Mike Signer, the mayor of Charlottesville, said Sunday that he sees a “direct line” between President Donald Trump’s campaign playing “on our worst prejudices” and the white supremacist rally that turned fatal in his Virginia town on Saturday.
“I don’t want to make this too much about Donald Trump,” Signer told John Dickerson on CBS’s “Face the Nation.” “We have a lot of grieving, a lot of work to do as a city and as a country. But he should look in the mirror. I mean, he made a choice in his presidential campaign, the folks around with him, to, you know, go right to the gutter, to play on our worst prejudices.”
“And I think you are seeing a direct line from what happened here this weekend to those choices,” Signer, a Democrat, continued. “He has the opportunity, as do we all, to have a fresh beginning.”
He sounded a similar note on to CNN’s Jake Tapper on Sunday on “State of the Union,” saying, “Look at the campaign he ran. I mean, look at the intentional courting, both on the one hand of all these white supremacists, white nationalists, a group like that, anti-Semitic groups, and then look on the other hand the repeated failure to step up, condemn, denounce, silence, you know, put to bed all those different efforts, just like we saw yesterday.”

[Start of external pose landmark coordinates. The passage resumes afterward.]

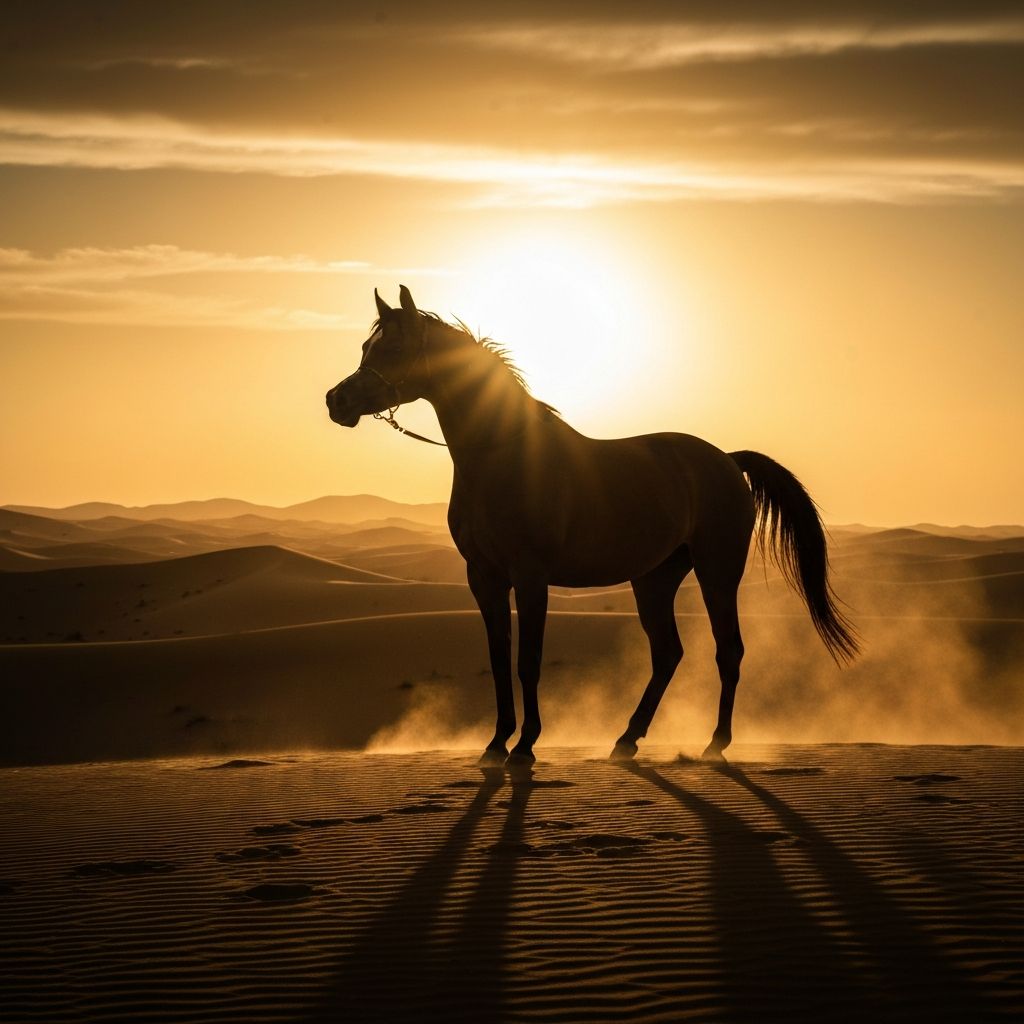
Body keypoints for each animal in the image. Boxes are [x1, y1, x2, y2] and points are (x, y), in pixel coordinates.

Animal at [326, 285, 858, 765]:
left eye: (393, 348)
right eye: (366, 348)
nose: (336, 401)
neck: (502, 456)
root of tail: (727, 460)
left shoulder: (530, 577)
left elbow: (528, 661)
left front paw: (525, 745)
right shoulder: (485, 578)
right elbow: (499, 660)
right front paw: (496, 744)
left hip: (717, 572)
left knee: (728, 650)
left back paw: (714, 745)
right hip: (654, 579)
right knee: (667, 653)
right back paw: (627, 740)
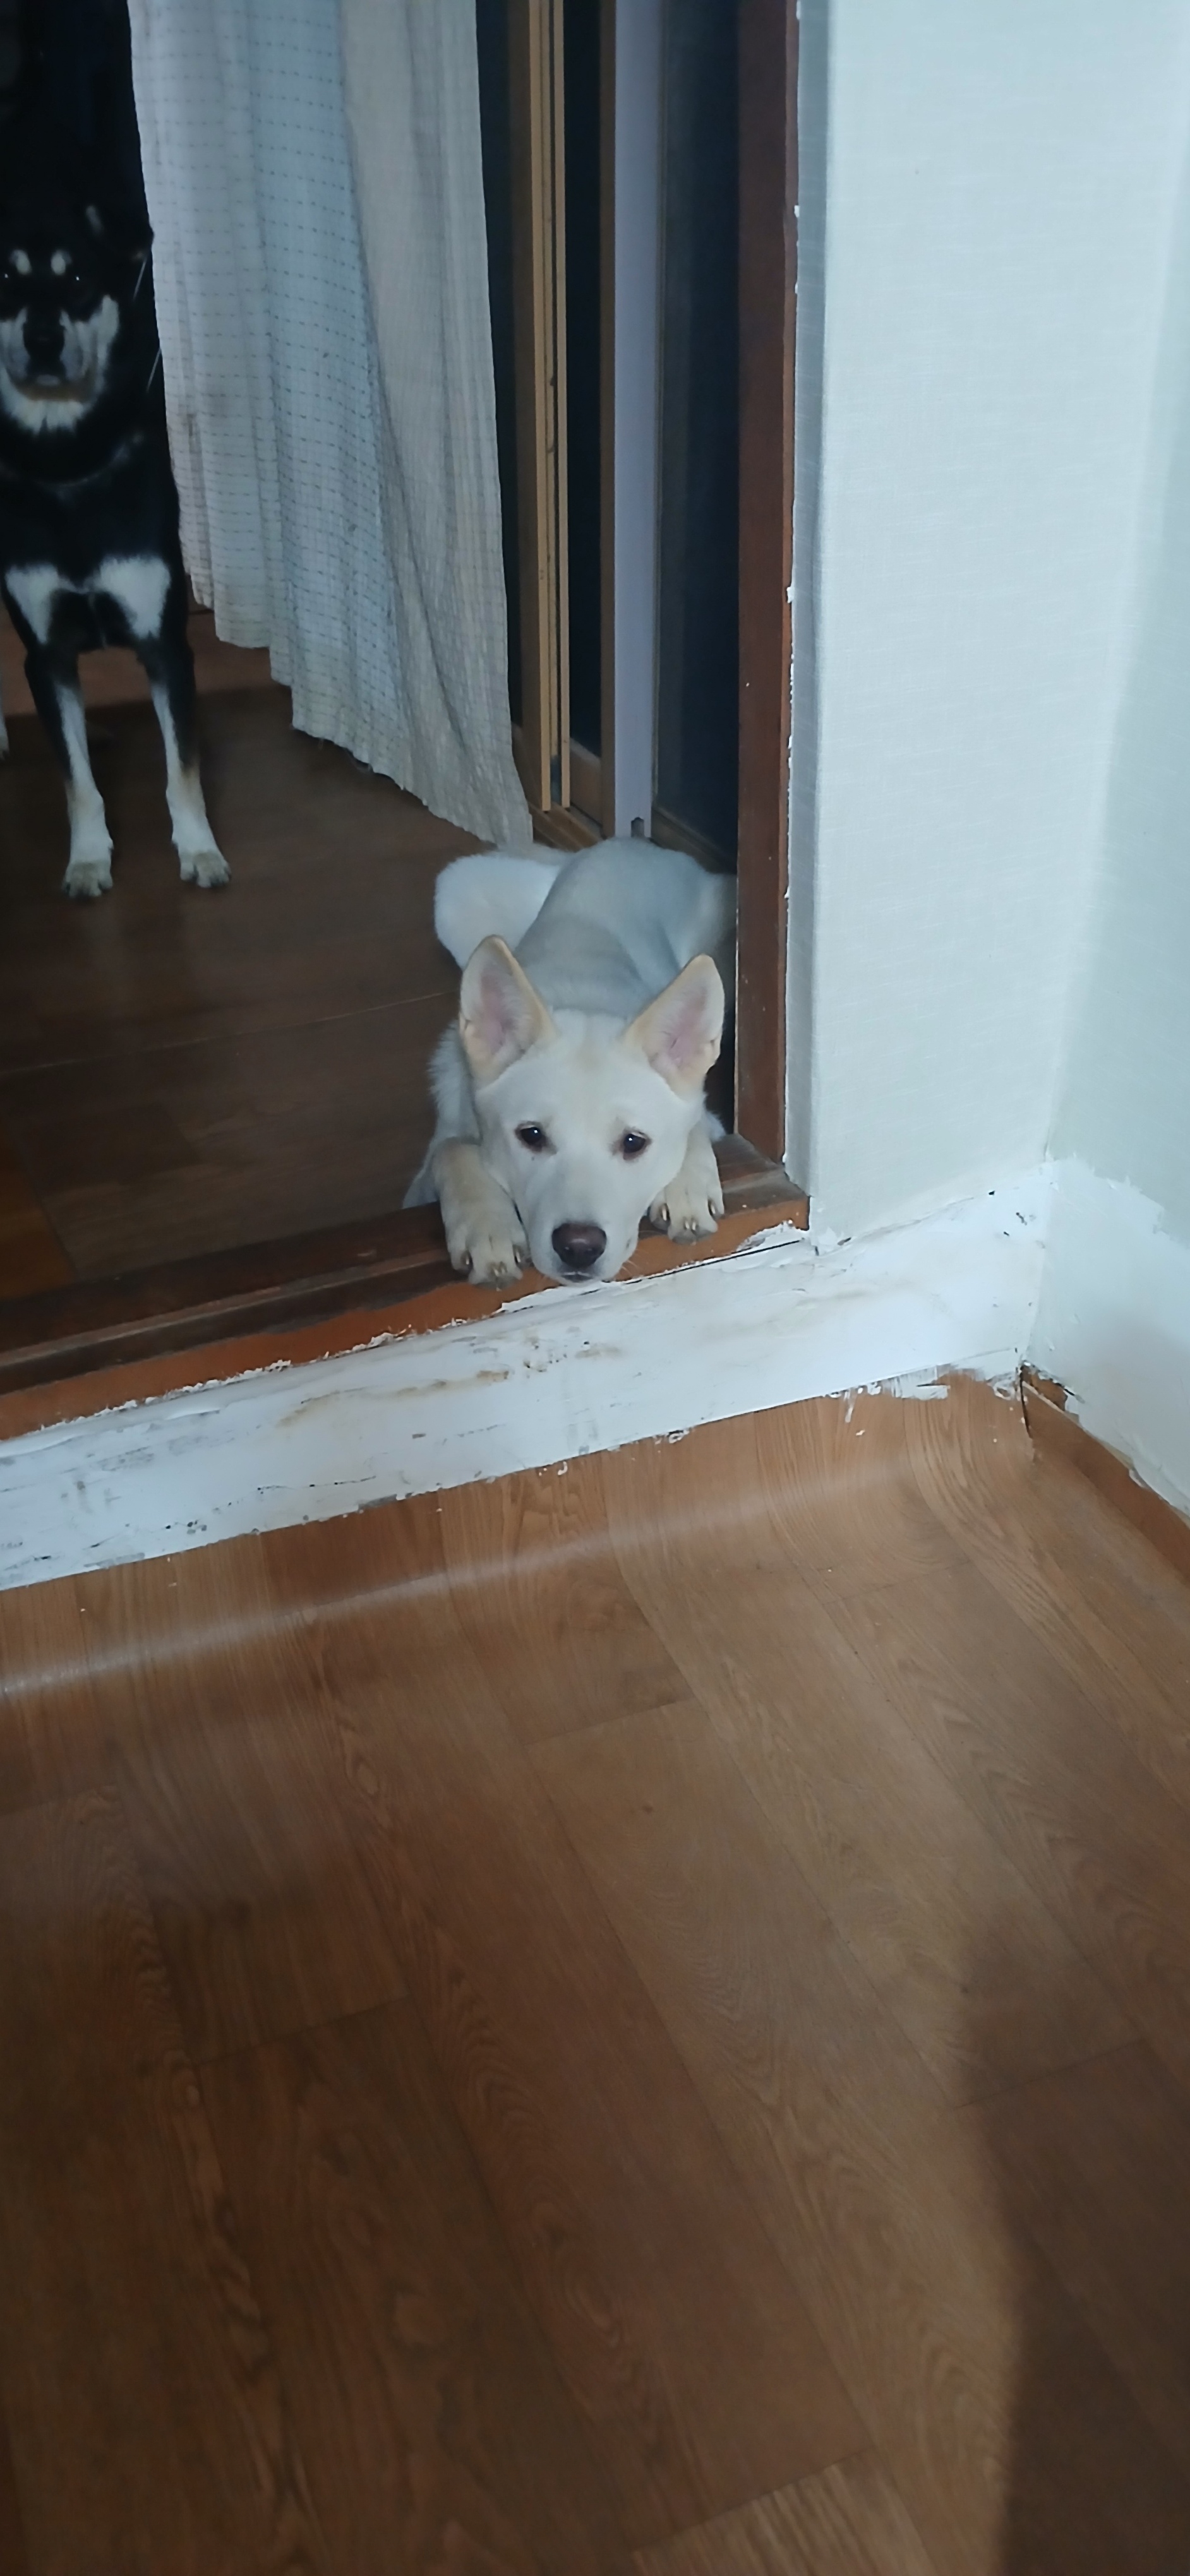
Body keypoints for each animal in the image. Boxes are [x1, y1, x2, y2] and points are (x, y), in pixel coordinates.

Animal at [0, 137, 227, 898]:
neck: (65, 459)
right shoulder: (44, 651)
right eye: (4, 278)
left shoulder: (163, 642)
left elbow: (182, 769)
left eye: (76, 277)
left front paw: (199, 851)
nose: (43, 339)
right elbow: (77, 782)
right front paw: (89, 859)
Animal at [405, 838, 734, 1286]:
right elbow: (451, 1150)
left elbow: (697, 1121)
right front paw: (487, 1228)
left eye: (633, 1143)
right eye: (531, 1136)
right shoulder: (422, 1178)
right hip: (453, 897)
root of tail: (625, 844)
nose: (579, 1247)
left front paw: (687, 1184)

“I mean, this is not hard,” he added. “There’s — you know, there’s two words that need to be said over and over again, domestic terrorism and white supremacy. That is exactly what we saw on display this weekend. And we just aren’t seeing leadership from the White House.”
When he was running for president, Trump was slow to disavow the support of white supremacists like former Ku Klux Klan leader David Duke.
The rally on Saturday was a gathering of white supremacists (including Duke), neo-Nazis and other extremists, and a woman died and more than a dozen others were injured when a car plowed into a crowd of counter-protesters.
Some of the white supremacists leading the rally proclaimed their support for Trump, whose response to the violence has been widely panned. He made a statement condemning hate “on many sides” on Saturday but failed to call out white supremacists specifically to the alarm and bewilderment of Democrats, as well as many Republicans, who described the car attack as domestic terrorism.
Signer noted that omission. “What I did not hear in the president’s statement yesterday, as well-intentioned as it may have been, is I didn’t hear the words ‘white supremacy,’” he told Dickerson. “And I think that it’s important to call this for what it is and to say, OK, this show has run its course, this shark has been jumped, let’s move on.”
The White House issued a statement on Sunday following the uproar clarifying that Trump does indeed condemn “white supremacists, KKK, neo-Nazis and all extremist groups.”
Virginia Gov. Terry McAuliffe, a Democrat, told NBC News on Sunday that the man suspected of driving the car into the crowd at the rally “is a terrorist, and he used his car as a weapon.”